The GenAI infrastructure is designed with several core capabilities:

  • Dynamic Model Integration: Runtime support for registering and utilizing models from multiple providers, including OpenAI, Claude, or any provider with an OpenAI-compliant API.
  • Feature-Specific Model Usage: Different GenAI features within Torus can independently use different registered models.
  • Course-Section-Level Customization: The ability to override default models at the individual course section level.
  • Fallback Mechanism: Robust handling of provider errors through a backup model configuration, ensuring system reliability.
  • Reusable Dialogue Implementation: A clean, modular GenServer-based dialogue component suitable for use across multiple features.

Architectural Components

Completions Service and Provider Behavior

The core interface for interacting with GenAI models is the Oli.GenAI.Completions service. This module dynamically dispatches completion requests through its generate/3 and stream/4 functions to specific provider implementations based on configuration.

Three provider implementations currently exist:

Registered Models

Models from GenAI providers are represented within the system using the RegisteredModel schema. This schema captures essential details such as provider type, model name, and the API endpoint (url_template). Administrators will be able to dynamically register new models via an upcoming administrative interface.

Example registrations:

%RegisteredModel{provider: :openai, model: "gpt-4-1106-preview", url_template: "https://api.openai.com"}
%RegisteredModel{provider: :openai, model: "gpt-4.5-preview-2025-02-27", url_template: "https://api.openai.com"}
%RegisteredModel{provider: :claude, model: "claude-3-haiku-20240307", url_template: "https://api.anthropic.com"}
%RegisteredModel{provider: :openai, model: "my-fine-tuned-gemini", url_template: "https://server.undermydesk.com"}

The infrastructure supports integration of official foundation models and self-hosted or fine-tuned solutions seamlessly.

Service Configuration (ServiceConfig)

Each GenAI-driven feature in Torus is configured through a ServiceConfig. A service configuration defines a primary registered model to use for a feature and can optionally specify a backup model as a fallback. This ensures graceful degradation of service if the primary provider becomes unavailable or returns an error.

Feature-Level Configuration (GenAIFeatureConfig)

The GenAIFeatureConfig schema associates GenAI-powered features (like student dialogue or instructor dashboards) with specific ServiceConfig instances. It allows setting a global default for each feature, with the option for individual course sections to override this default.

The schema is straightforward:

schema "gen_ai_feature_configs" do
  field(:feature, Ecto.Enum, values: [:student_dialogue, :instructor_dashboard])
  belongs_to :service_config, Oli.GenAI.Completions.ServiceConfig
  belongs_to :section, Oli.Delivery.Sections.Section

  timestamps(type: :utc_datetime)
end

For instance, the system might define a global default where the student dialogue feature (:student_dialogue) uses OpenAI's GPT-4 by default, with a Claude model as a fallback. A specific course section (e.g., REAL CHEM) could then override this to use a fine-tuned Gemini model, specifying OpenAI as the backup.

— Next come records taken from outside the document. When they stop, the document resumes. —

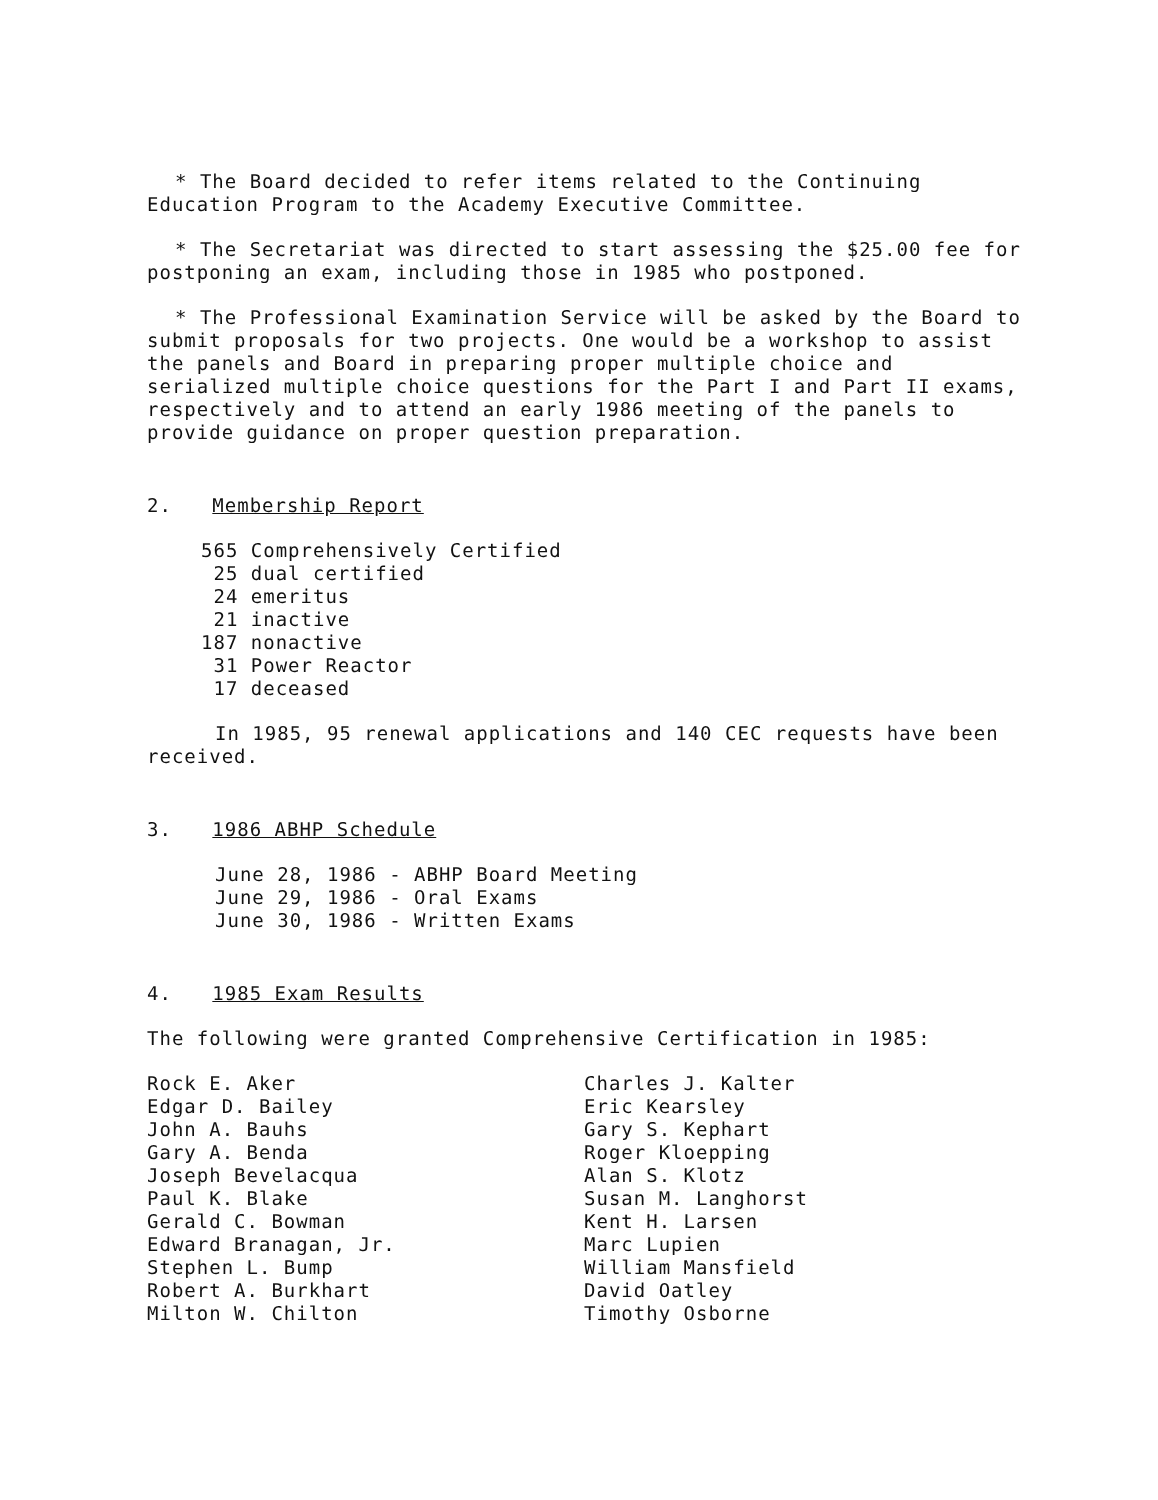* The Board decided to refer items related to the Continuing Education Program to the Academy Executive Committee.
* The Secretariat was directed to start assessing the $25.00 fee for postponing an exam, including those in 1985 who postponed.
* The Professional Examination Service will be asked by the Board to submit proposals for two projects. One would be a workshop to assist the panels and Board in preparing proper multiple choice and serialized multiple choice questions for the Part I and Part II exams, respectively and to attend an early 1986 meeting of the panels to provide guidance on proper question preparation.
2. Membership Report
565 Comprehensively Certified 25 dual certified 24 emeritus 21 inactive 187 nonactive 31 Power Reactor 17 deceased
In 1985, 95 renewal applications and 140 CEC requests have been received.
3. 1986 ABHP Schedule
June 28, 1986 - ABHP Board Meeting June 29, 1986 - Oral Exams June 30, 1986 - Written Exams
4. 1985 Exam Results
The following were granted Comprehensive Certification in 1985:
Rock E. Aker
Edgar D. Bailey
John A. Bauhs
Gary A. Benda
Joseph Bevelacqua
Paul K. Blake
Gerald C. Bowman
Edward Branagan, Jr.
Stephen L. Bump
Robert A. Burkhart
Milton W. Chilton
Charles J. Kalter
Eric Kearsley
Gary S. Kephart
Roger Kloepping
Alan S. Klotz
Susan M. Langhorst
Kent H. Larsen
Marc Lupien
William Mansfield
David Oatley
Timothy Osborne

When a feature initializes (such as the DOT component), it retrieves both the global default and any section-specific configuration. It prioritizes the section-specific configuration, falling back to the global default as necessary.

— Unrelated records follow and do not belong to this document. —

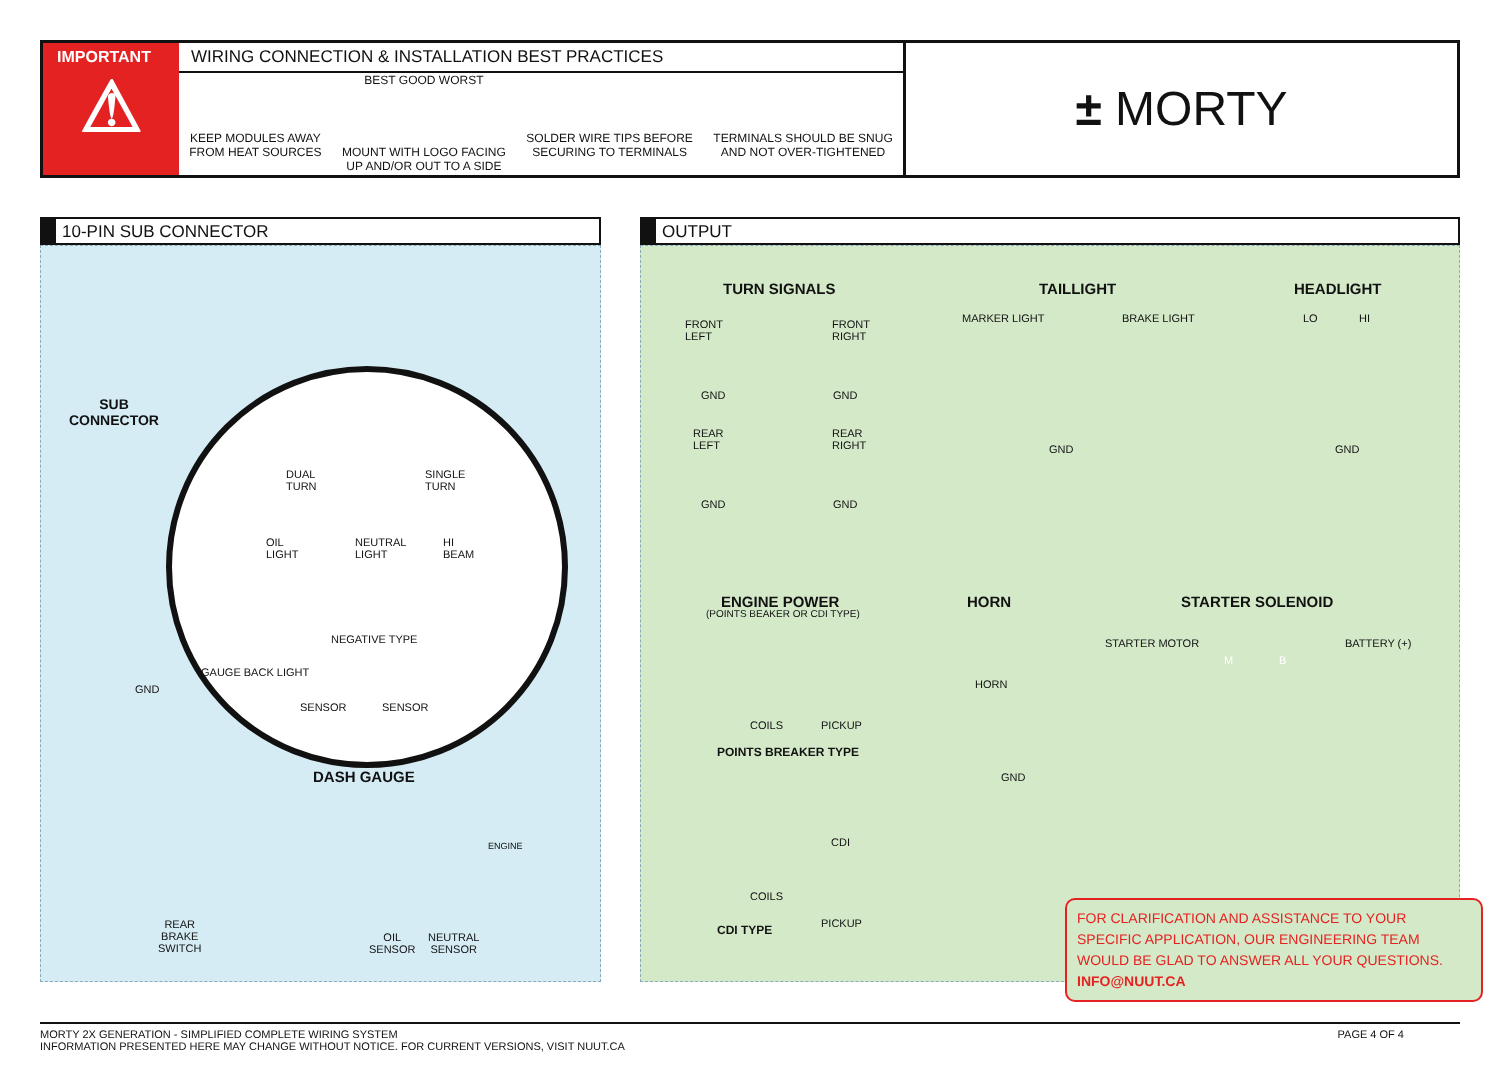IMPORTANT
⚠
WIRING CONNECTION & INSTALLATION BEST PRACTICES
KEEP MODULES AWAY
FROM HEAT SOURCES
BEST GOOD WORST
MOUNT WITH LOGO FACING
UP AND/OR OUT TO A SIDE
SOLDER WIRE TIPS BEFORE
SECURING TO TERMINALS
TERMINALS SHOULD BE SNUG
AND NOT OVER-TIGHTENED
± MORTY
10-PIN SUB CONNECTOR
SUB
CONNECTOR
DUAL
TURN
SINGLE
TURN
OIL
LIGHT
NEUTRAL
LIGHT
HI
BEAM
NEGATIVE TYPE
SENSOR SENSOR
GAUGE BACK LIGHT
GND
DASH GAUGE
ENGINE
REAR
BRAKE
SWITCH
OIL
SENSOR
NEUTRAL
SENSOR
OUTPUT
TURN SIGNALS TAILLIGHT HEADLIGHT
FRONT
LEFT
FRONT
RIGHT
GND GND
REAR
LEFT
REAR
RIGHT
GND GND
MARKER LIGHT BRAKE LIGHT
GND
LO HI
GND
ENGINE POWER
(POINTS BEAKER OR CDI TYPE)
HORN STARTER SOLENOID
HORN
GND
STARTER MOTOR BATTERY (+)
M B
COILS PICKUP
POINTS BREAKER TYPE
CDI
COILS
PICKUP
CDI TYPE
FOR CLARIFICATION AND ASSISTANCE TO YOUR SPECIFIC APPLICATION, OUR ENGINEERING TEAM WOULD BE GLAD TO ANSWER ALL YOUR QUESTIONS. INFO@NUUT.CA
PAGE 4 OF 4 MORTY 2X GENERATION - SIMPLIFIED COMPLETE WIRING SYSTEM
INFORMATION PRESENTED HERE MAY CHANGE WITHOUT NOTICE. FOR CURRENT VERSIONS, VISIT NUUT.CA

Dialogue Management via GenServer (Oli.GenAI.Dialogue.Server)

The multi-turn dialogue implementation previously embedded within UI components has been extracted into a standalone GenServer (Oli.GenAI.Dialogue.Server). This GenServer manages the lifecycle of GenAI dialogues—processing messages, handling streaming responses from GenAI providers, and dispatching tokens back to UI processes (typically Phoenix LiveView components). This modular design allows easy reuse and maintains a clear separation of concerns.

Database Initialization and Environment Variables

When setting up or resetting the database (mix ecto.reset), migrations automatically detect environment variables for API keys (OpenAI and Anthropic). If these keys are present, appropriate RegisteredModel and ServiceConfig records are created. If absent, the system defaults to using the NullProvider, which provides basic responses for development purposes.

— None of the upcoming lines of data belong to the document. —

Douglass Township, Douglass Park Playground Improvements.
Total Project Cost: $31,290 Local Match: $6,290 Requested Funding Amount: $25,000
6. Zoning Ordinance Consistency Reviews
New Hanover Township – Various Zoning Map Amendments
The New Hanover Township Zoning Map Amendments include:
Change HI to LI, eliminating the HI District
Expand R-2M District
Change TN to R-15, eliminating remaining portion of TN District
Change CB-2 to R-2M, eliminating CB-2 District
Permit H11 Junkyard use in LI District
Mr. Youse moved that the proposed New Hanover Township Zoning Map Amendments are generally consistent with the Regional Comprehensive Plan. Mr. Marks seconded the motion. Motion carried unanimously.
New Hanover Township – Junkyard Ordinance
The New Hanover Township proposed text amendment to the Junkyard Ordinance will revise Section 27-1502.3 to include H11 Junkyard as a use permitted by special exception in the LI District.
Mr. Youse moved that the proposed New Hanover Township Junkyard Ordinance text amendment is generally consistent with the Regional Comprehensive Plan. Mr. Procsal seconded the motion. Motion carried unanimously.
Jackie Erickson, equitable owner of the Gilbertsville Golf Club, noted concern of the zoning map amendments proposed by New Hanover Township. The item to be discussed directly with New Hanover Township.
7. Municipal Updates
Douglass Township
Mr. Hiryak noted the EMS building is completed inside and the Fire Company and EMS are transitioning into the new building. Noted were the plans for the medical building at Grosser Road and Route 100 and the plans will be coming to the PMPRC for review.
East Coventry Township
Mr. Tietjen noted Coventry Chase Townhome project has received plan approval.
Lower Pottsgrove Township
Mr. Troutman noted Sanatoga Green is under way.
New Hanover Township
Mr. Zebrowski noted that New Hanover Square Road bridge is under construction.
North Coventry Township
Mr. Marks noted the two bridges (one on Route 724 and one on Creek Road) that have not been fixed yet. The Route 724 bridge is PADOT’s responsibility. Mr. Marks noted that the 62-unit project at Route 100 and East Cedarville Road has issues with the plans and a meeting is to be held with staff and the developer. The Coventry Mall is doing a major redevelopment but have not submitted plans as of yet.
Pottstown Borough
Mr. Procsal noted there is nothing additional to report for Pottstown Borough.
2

This design ensures that in production environments (such as Proton or Stellarator), real provider configurations will automatically be established, whereas in local or development setups, the system gracefully defaults to a no-operation provider.

Planned Enhancements

The present design deliberately maintains backward compatibility. Deploying this infrastructure will not affect previous GenAI functionality, as default configurations replicate existing behavior, with new capabilities becoming available incrementally as administrators and course authors configure them through the forthcoming UI.

Future features (instructor facing DOT, authoring agent) will add new entries into the Ecto.Enum of :features in the GenAIFeatureConfig schema and default ServiceConfig references.